Masseverbindlichkeiten sind Verbindlichkeiten, die durch Handlungen des Insolvenzverwalters oder in anderer Weise durch die Verwaltung, Verwertung und Verteilung der Insolvenzmasse begründet werden, ohne zu den Kosten des Insolvenzverfahrens zu gehören. Die Einordnung einer Forderung als Masseverbindlichkeit dient der ordnungsgemäßen Verfahrensabwicklung und Verteilung der. Dies rechtfertigt die Vorwegbefriedigung der Massegläubiger nach § 53 InsO. Erbt der Insolvenzschuldner nach Insolvenzeröffnung, ist die auf den Erwerb entfallende Erbschaftsteuer als Masseverbindlichkeit gegen den Insolvenzverwalter festzusetzen. Ist der Schuldner vor der Eröffnung des Insolvenzverfahrens oder während des Verfahrens Erbe geworden, fällt der Nachlass zunächst vorläufig in die Insolvenzmasse. Die Annahme oder Ausschlagung der Erbschaft steht nicht dem Insolvenzverwalter, sondern ausschließlich dem Schuldner zu.
Hat der Insolvenzschuldner die Erbschaft ausdrücklich angenommen oder gilt die Erbschaft nach Ablauf der Ausschlagungsfrist als angenommen, kann er sie nach § 1943 BGB nicht mehr ausschlagen; es tritt hinsichtlich der Erbschaft Vollerwerb ein. Ab dann ist der Nachlass endgültig Bestandteil der Insolvenzmasse. Die Nachlassgläubiger und die Eigengläubiger des Erben (Erbengläubiger) sind aus der Insolvenzmasse zu befriedigen, sofern nicht eine Trennung der Vermögensmassen durch Insolvenzverwalter, Erben oder Nachlassgläubiger herbeigeführt wird, namentlich durch Beantragung der Nachlassverwaltung oder des Nachlassinsolvenzverfahrens, §§ 1975 ff. BGB. Die hier vom Erben als Gesamtrechtsnachfolger aufgrund Erbanfalls geschuldete Erbschaftsteuer ist eine Nachlassverbindlichkeit. Sie erfüllt alle Voraussetzungen einer Erbfallschuld, denn sie entsteht allein aus Anlass des Erbfalls und ohne Zutun des Erben.

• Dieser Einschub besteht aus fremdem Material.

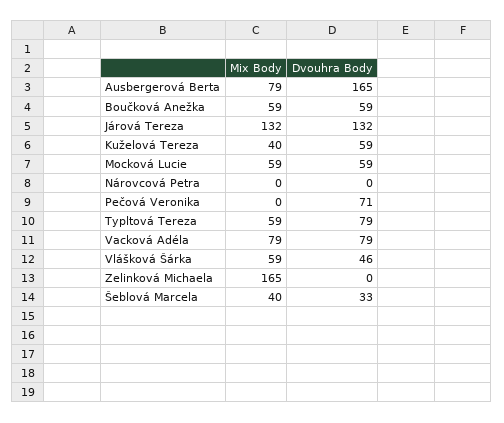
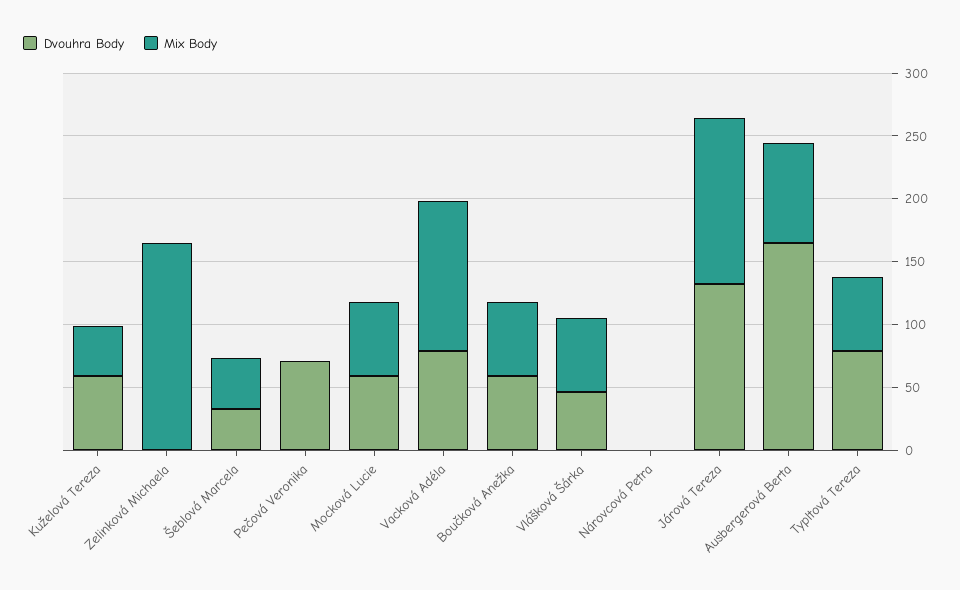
  {
    "Mix Body": {
      "Ausbergerová Berta": 79,
      "Boučková Anežka": 59,
      "Járová Tereza": 132,
      "Kuželová Tereza": 40,
      "Mocková Lucie": 59,
      "Nárovcová Petra": 0,
      "Pečová Veronika": 0,
      "Typltová Tereza": 59,
-     "Vacková Adéla": 79,
+     "Vacková Adéla": 120,
      "Vlášková Šárka": 59,
      "Zelinková Michaela": 165,
      "Šeblová Marcela": 40
    },
    "Dvouhra Body": {
      "Ausbergerová Berta": 165,
      "Boučková Anežka": 59,
      "Járová Tereza": 132,
      "Kuželová Tereza": 59,
      "Mocková Lucie": 59,
      "Nárovcová Petra": 0,
      "Pečová Veronika": 71,
      "Typltová Tereza": 79,
      "Vacková Adéla": 79,
      "Vlášková Šárka": 46,
      "Zelinková Michaela": 0,
      "Šeblová Marcela": 33
    }
  }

Unerheblich ist, dass die Erbschaftsteuer gegen den Erben persönlich und nicht gegen den Nachlass als solchen festgesetzt wird. Dadurch unterscheidet sich die Erbschaftsteuer nicht von anderen Erbfallschulden wie z.B. Beerdigungskosten, die in der Person des Erben entstehen und die im Falle der Nachlassinsolvenz ebenfalls als Nachlassinsolvenzforderungen geltend zu machen sind. Die Erbschaftsteuer auf Erwerbe des Insolvenzschuldners nach Insolvenzeröffnung ist keine Insolvenzforderung, weil der Grund für ihr Entstehen erst durch den Erbanfall und damit nach Insolvenzeröffnung eingetreten ist. Sie ist vielmehr Masseverbindlichkeit i.S.d. § 55 Abs. 1 Nr. 1 InsO. Dies folgt zwar nicht aus § 55 Abs. 1 Nr. 1 Halbs. 1 InsO, denn die Erbschaftsteuer wird nicht durch eine Handlung des Insolvenzverwalters ausgelöst. Sie wird jedoch i.S.d. § 55 Abs. 1 Nr. 1 Halbs. 2 InsO in anderer Weise durch die Verwaltung, Verwertung und Verteilung der Insolvenzmasse begründet. § 55 Abs. 1 Nr. 1 Halbs. 2 InsO erfordert keine Rechtshandlung des Insolvenzverwalters. Die Vorschrift kann vielmehr auch eine kraft Gesetzes entstehende Steuerschuld erfassen.